The recently developed ESLIP algorithm is an example of one of the more advanced scheduling approaches. The ESLIP algorithm is an enhanced version of iSLIP, an iterative unicast scheduling algorithm. Recognizing the importance of efficiently supporting multicast traffic, ESLIP combines unicast and multicast scheduling. The implementation of the ESLIP algorithm involves scheduling both unicast and multicast traffic simultaneously in a single scheduler. Consequently, to support multiple classes of service, the ESLIP scheduler needs to choose between competing unicast and multicast cells having the same priority. The ESLIP algorithm resolves contention between unicast and multicast cells of the same priority by alternating its preference between multicast and unicast each cell cycle. In this manner, both multicast and unicast traffic may be transferred across the backplane each cell cycle. During one cell cycle, unicast queues representing a particular priority are chosen to source a cell before multicast queues representing the same priority; and in the subsequent cell cycle, multicast cells are favored over unicast cells of equal priority. A more detailed description of ESLIP can be found in N. McKeown, “Fast Switched Backplane for a Gigabit Switched Router,” Cisco Systems white paper, November 1997.

While the ESLIP algorithm is admirable in terms of its performance, it has some limitations in terms of flexibility, predictability of scheduling delay, and variability of packet delay. With regard to flexibility, notably, there is no mechanism by which the frequency of multicast servicing can be varied. The fixed alternating priority scheme suggested by the ESLIP algorithm schedules both multicast and unicast traffic every time slot. With regard to delay, it is desirable to have guaranteed deterministic and bounded delay for a high priority multicast cell at the head of its queue. Additionally, it is advantageous to minimize the variability of packet delay. For example, output link scheduling can be made more efficient if low packet delay variability across the backplane can be achieved.

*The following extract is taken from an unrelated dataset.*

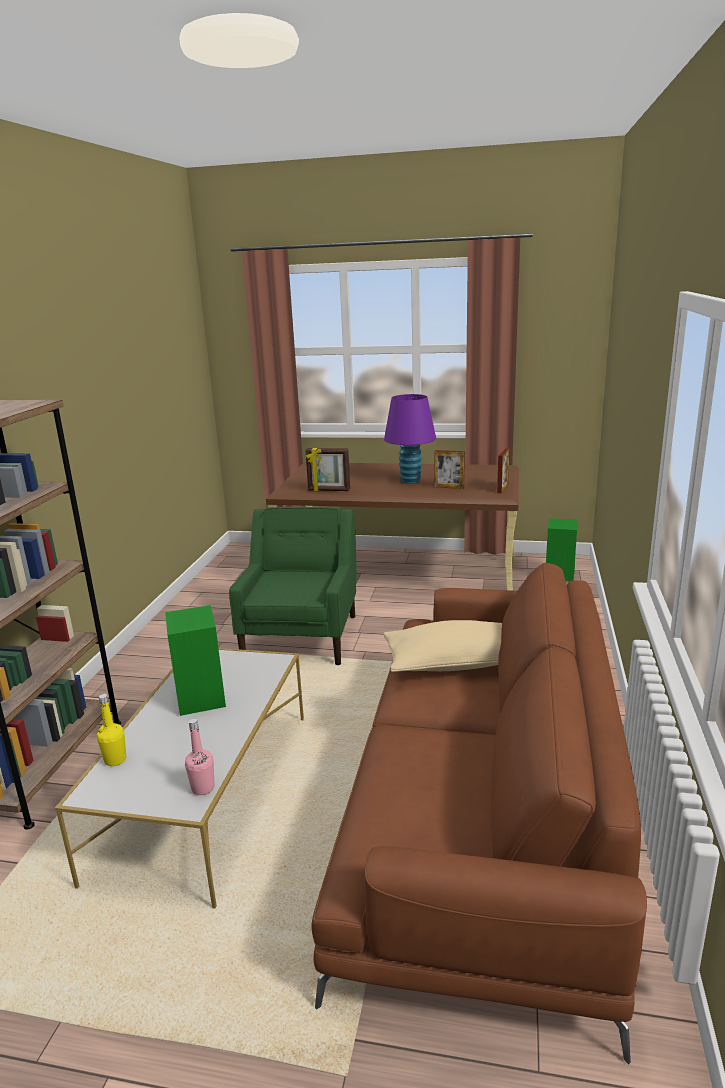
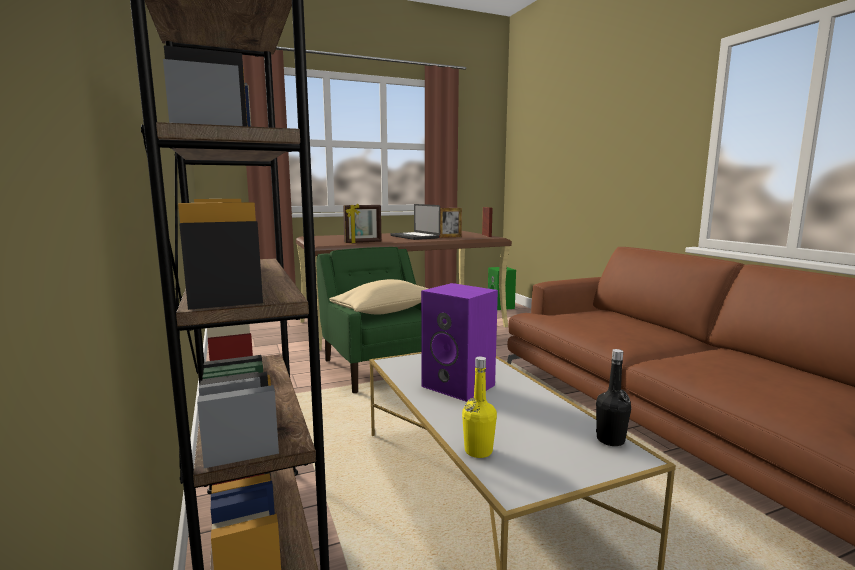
camera: 35 degrees left, 10 degrees down
green speaker [165,605,226,716] -> purple speaker [421,283,498,402]
pink bottle [185,719,214,795] -> black bottle [596,349,631,446]
beige pillow [383,620,502,672] -> beige pillow moved to [329,279,429,315]
purple table lamp [384,394,436,484] -> laptop [390,204,440,240]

In addition, prior art schedulers have various other disadvantages that are overcome by aspects of the present invention, as described in the detailed description which follows.

SUMMARY OF THE INVENTION

A method and apparatus for scheduling multicast data in an input-queued network device are described. According to one aspect of the present invention, deterministic and bounded delay for high priority multicast cells is guaranteed by the multicast scheduler. The scheduler receives a transmit request associated with each of a plurality of input ports. The transmit request identifies output ports to which pending multicast cells are ready to be transmitted, if any. Then, for each of multiple classes of service, the scheduler performs a single scheduling iteration. The single scheduling iteration includes a grant phase, an accept phase, and an update phase. During the grant phase, the scheduler grants one or more of the input ports access to the fabric by issuing grants based upon the transmit requests and a priority indicator that identifies an input port that is given scheduling priority for the scheduling iteration. During the accept phase, on behalf of each of the input ports, the scheduler accepts all grants corresponding to the input port. Finally, during the update phase, the scheduler updates the priority indicator for use in a subsequent scheduling cycle.